WHAT TO PRODUCE: For this exercise, transcribe all of the records exactly as given.
Top of DATA SHOWN
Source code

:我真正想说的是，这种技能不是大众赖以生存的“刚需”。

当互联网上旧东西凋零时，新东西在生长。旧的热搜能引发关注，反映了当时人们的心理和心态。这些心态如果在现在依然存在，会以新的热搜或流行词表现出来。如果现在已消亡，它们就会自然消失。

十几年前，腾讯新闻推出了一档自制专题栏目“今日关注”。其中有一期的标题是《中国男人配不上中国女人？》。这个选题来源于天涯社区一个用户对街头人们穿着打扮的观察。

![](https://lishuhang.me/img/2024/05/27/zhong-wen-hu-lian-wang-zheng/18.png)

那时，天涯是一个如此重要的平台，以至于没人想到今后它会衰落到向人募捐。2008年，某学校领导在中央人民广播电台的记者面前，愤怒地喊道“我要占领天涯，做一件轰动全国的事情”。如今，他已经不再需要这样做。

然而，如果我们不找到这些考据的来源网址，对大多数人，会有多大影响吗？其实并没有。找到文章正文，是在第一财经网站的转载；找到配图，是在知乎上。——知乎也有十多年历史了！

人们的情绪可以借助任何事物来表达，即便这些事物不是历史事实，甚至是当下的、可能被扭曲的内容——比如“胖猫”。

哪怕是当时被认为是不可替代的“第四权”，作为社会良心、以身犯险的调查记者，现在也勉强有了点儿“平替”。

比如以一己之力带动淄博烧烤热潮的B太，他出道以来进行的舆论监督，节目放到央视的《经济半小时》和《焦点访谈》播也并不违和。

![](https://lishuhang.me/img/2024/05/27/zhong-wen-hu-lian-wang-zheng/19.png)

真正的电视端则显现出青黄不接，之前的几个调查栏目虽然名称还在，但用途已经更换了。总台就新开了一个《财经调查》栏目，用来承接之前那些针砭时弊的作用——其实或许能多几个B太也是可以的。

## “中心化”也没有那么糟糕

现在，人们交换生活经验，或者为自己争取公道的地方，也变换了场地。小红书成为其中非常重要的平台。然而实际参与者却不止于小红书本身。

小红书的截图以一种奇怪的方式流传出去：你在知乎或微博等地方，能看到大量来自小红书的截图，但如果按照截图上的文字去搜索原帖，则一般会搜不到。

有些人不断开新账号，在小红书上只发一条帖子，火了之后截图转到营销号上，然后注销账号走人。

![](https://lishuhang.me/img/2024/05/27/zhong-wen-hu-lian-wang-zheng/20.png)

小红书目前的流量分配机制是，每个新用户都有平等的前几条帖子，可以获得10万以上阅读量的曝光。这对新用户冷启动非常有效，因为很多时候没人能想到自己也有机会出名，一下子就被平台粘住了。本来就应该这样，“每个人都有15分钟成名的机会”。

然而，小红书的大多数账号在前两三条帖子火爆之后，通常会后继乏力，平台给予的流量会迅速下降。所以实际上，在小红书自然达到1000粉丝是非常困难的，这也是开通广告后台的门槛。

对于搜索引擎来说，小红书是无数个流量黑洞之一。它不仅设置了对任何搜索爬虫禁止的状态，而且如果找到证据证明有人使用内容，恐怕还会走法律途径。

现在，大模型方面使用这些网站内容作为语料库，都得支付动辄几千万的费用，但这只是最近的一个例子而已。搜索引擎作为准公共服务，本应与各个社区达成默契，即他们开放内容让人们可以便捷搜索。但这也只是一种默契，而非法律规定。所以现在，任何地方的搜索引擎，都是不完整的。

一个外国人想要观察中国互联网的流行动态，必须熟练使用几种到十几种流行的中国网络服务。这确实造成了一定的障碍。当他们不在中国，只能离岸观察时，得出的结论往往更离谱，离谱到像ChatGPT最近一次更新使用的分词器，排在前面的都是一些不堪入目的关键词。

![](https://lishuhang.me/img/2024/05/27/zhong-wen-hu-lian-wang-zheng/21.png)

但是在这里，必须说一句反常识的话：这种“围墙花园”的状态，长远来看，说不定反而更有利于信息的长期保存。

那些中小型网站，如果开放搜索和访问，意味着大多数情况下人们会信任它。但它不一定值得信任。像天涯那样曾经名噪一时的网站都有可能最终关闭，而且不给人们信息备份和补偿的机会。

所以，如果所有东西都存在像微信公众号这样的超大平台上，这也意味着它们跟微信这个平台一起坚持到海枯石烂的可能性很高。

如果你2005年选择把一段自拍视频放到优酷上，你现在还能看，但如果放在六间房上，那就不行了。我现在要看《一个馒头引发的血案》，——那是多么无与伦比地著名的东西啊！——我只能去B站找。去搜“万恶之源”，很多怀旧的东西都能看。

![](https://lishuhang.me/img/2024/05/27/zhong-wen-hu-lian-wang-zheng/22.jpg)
Bottom of DATA SHOWN
RESPONSE:
Source code

:我真正想说的是，这种技能不是大众赖以生存的“刚需”。

当互联网上旧东西凋零时，新东西在生长。旧的热搜能引发关注，反映了当时人们的心理和心态。这些心态如果在现在依然存在，会以新的热搜或流行词表现出来。如果现在已消亡，它们就会自然消失。

十几年前，腾讯新闻推出了一档自制专题栏目“今日关注”。其中有一期的标题是《中国男人配不上中国女人？》。这个选题来源于天涯社区一个用户对街头人们穿着打扮的观察。

![](https://lishuhang.me/img/2024/05/27/zhong-wen-hu-lian-wang-zheng/18.png)

那时，天涯是一个如此重要的平台，以至于没人想到今后它会衰落到向人募捐。2008年，某学校领导在中央人民广播电台的记者面前，愤怒地喊道“我要占领天涯，做一件轰动全国的事情”。如今，他已经不再需要这样做。

然而，如果我们不找到这些考据的来源网址，对大多数人，会有多大影响吗？其实并没有。找到文章正文，是在第一财经网站的转载；找到配图，是在知乎上。——知乎也有十多年历史了！

人们的情绪可以借助任何事物来表达，即便这些事物不是历史事实，甚至是当下的、可能被扭曲的内容——比如“胖猫”。

哪怕是当时被认为是不可替代的“第四权”，作为社会良心、以身犯险的调查记者，现在也勉强有了点儿“平替”。

比如以一己之力带动淄博烧烤热潮的B太，他出道以来进行的舆论监督，节目放到央视的《经济半小时》和《焦点访谈》播也并不违和。

![](https://lishuhang.me/img/2024/05/27/zhong-wen-hu-lian-wang-zheng/19.png)

真正的电视端则显现出青黄不接，之前的几个调查栏目虽然名称还在，但用途已经更换了。总台就新开了一个《财经调查》栏目，用来承接之前那些针砭时弊的作用——其实或许能多几个B太也是可以的。

## “中心化”也没有那么糟糕

现在，人们交换生活经验，或者为自己争取公道的地方，也变换了场地。小红书成为其中非常重要的平台。然而实际参与者却不止于小红书本身。

小红书的截图以一种奇怪的方式流传出去：你在知乎或微博等地方，能看到大量来自小红书的截图，但如果按照截图上的文字去搜索原帖，则一般会搜不到。

有些人不断开新账号，在小红书上只发一条帖子，火了之后截图转到营销号上，然后注销账号走人。

![](https://lishuhang.me/img/2024/05/27/zhong-wen-hu-lian-wang-zheng/20.png)

小红书目前的流量分配机制是，每个新用户都有平等的前几条帖子，可以获得10万以上阅读量的曝光。这对新用户冷启动非常有效，因为很多时候没人能想到自己也有机会出名，一下子就被平台粘住了。本来就应该这样，“每个人都有15分钟成名的机会”。

然而，小红书的大多数账号在前两三条帖子火爆之后，通常会后继乏力，平台给予的流量会迅速下降。所以实际上，在小红书自然达到1000粉丝是非常困难的，这也是开通广告后台的门槛。

对于搜索引擎来说，小红书是无数个流量黑洞之一。它不仅设置了对任何搜索爬虫禁止的状态，而且如果找到证据证明有人使用内容，恐怕还会走法律途径。

现在，大模型方面使用这些网站内容作为语料库，都得支付动辄几千万的费用，但这只是最近的一个例子而已。搜索引擎作为准公共服务，本应与各个社区达成默契，即他们开放内容让人们可以便捷搜索。但这也只是一种默契，而非法律规定。所以现在，任何地方的搜索引擎，都是不完整的。

一个外国人想要观察中国互联网的流行动态，必须熟练使用几种到十几种流行的中国网络服务。这确实造成了一定的障碍。当他们不在中国，只能离岸观察时，得出的结论往往更离谱，离谱到像ChatGPT最近一次更新使用的分词器，排在前面的都是一些不堪入目的关键词。

![](https://lishuhang.me/img/2024/05/27/zhong-wen-hu-lian-wang-zheng/21.png)

但是在这里，必须说一句反常识的话：这种“围墙花园”的状态，长远来看，说不定反而更有利于信息的长期保存。

那些中小型网站，如果开放搜索和访问，意味着大多数情况下人们会信任它。但它不一定值得信任。像天涯那样曾经名噪一时的网站都有可能最终关闭，而且不给人们信息备份和补偿的机会。

所以，如果所有东西都存在像微信公众号这样的超大平台上，这也意味着它们跟微信这个平台一起坚持到海枯石烂的可能性很高。

如果你2005年选择把一段自拍视频放到优酷上，你现在还能看，但如果放在六间房上，那就不行了。我现在要看《一个馒头引发的血案》，——那是多么无与伦比地著名的东西啊！——我只能去B站找。去搜“万恶之源”，很多怀旧的东西都能看。

![](https://lishuhang.me/img/2024/05/27/zhong-wen-hu-lian-wang-zheng/22.jpg)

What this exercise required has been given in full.